Search This Blog

Thursday, December 6, 2018

So, yeah. It's been almost a year and lots has changed.

Since moving to New England, I've not been able to place my finger on what has really led me to leaving my job in Virginia, the home I owned (with a VERY affordable mortgage), and the friends I acquired over the eight years that I lived there. What I do know is that every thing happens for a very good reason. There are always lessons to learn.

I moved here for a job that I thought I wanted. The pay was really good - so that was a nice incentive. However, I just never felt like it was what I wanted to do. It's what I knew how to do but I was disinterested in all that it was offering me. Normally, I could fall back into a routine that allowed me to have bits of personal joy. That came in the form of helping people learn new things, creating experiences, and planning (cool) events for all to enjoy. Well, I rarely got the opportunity to do that in the 18 months I worked at the community college. So... I bounced.

Where I bounced to is a private school that has a certain level of prestige. That was appealing to me with the hope of being able to do the things I enjoyed so that I could light up my quickly shrinking joy-filled heart. It's been nearly nine months. I had one shining moment in the form of planning Family Weekend. I really loved doing that. I got energized doing that. But, that's really about the only thing that put a little joy back in my heart.

It's been weeks since that joy was in my heart. I've been trying to find ways to put it back in. To fill my bucket back up so that I can be the one that fills the buckets of my staff. My bucket has been depleted. Okay, that was dramatic. It's has a few holes in it.  One or two holes are leaking a little more rapidly than the others.

I've been introspecive for weeks. Are the problems that exist in the office due to my not knowing what to do to help change that? I decided it's not. Those dynamics existed before I got there.
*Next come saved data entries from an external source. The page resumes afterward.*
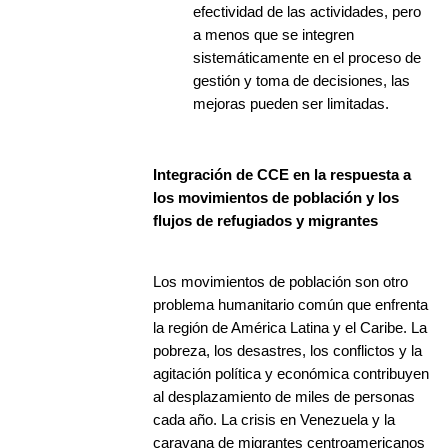
efectividad de las actividades, pero
a menos que se integren
sistemáticamente en el proceso de
gestión y toma de decisiones, las
mejoras pueden ser limitadas.
Integración de CCE en la respuesta a
los movimientos de población y los
flujos de refugiados y migrantes
Los movimientos de población son otro
problema humanitario común que enfrenta
la región de América Latina y el Caribe. La
pobreza, los desastres, los conflictos y la
agitación política y económica contribuyen
al desplazamiento de miles de personas
cada año. La crisis en Venezuela y la
caravana de migrantes centroamericanos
However, I feel some level of responsibility because the staff look to me for that leadership. While the responsibility lies with me to begin to address it, I don't know if I really ever wanted it.  This is something I really have to continue thinking about. Life decisions are hard, y'all!

There is an on-going situation I'm dealing with staff-wise that is taking me through so many emotions. I've been questioning my move to New England almost since moving here in 2016.
My choice to leave a better paying job for a percieved better professional experience (that can be defined in so many ways). Wondering if I should even stay in higher education and student affairs in general. I've even toyed around with going back to teaching art. Actually, I'm seriously considering it. I do love art. I love teaching students and watching them learn new things. I love coaching people through decisions. I love creating. The brighter element in all of this is me having met my partner of two years here. But even that seems to be affected on some level by all of these things I'm trying to manage professionally.

I've watched several friends that I know from the world of student affairs leap into new career paths this year. There is something thrilling about that idea to me. What would that look like? What would it feel like? Would I get to go home at a regular time? Would I find myself with more time to take care of myself?  That last one came up after I went to a doctor appointment today. They always ask if I'm exercising. I am not. I did when I worked at the community college, though! hahaha

On the brighter side of things...I started a candle business and it's going pretty well! I got a great raise from a company that uses me to produce graphic design projects for their trade shows - If I worked for them full time, I'd be making six figures! And my Etsy shop is doing pretty well.

This rambling post is brought to you by the letters U, G, and H.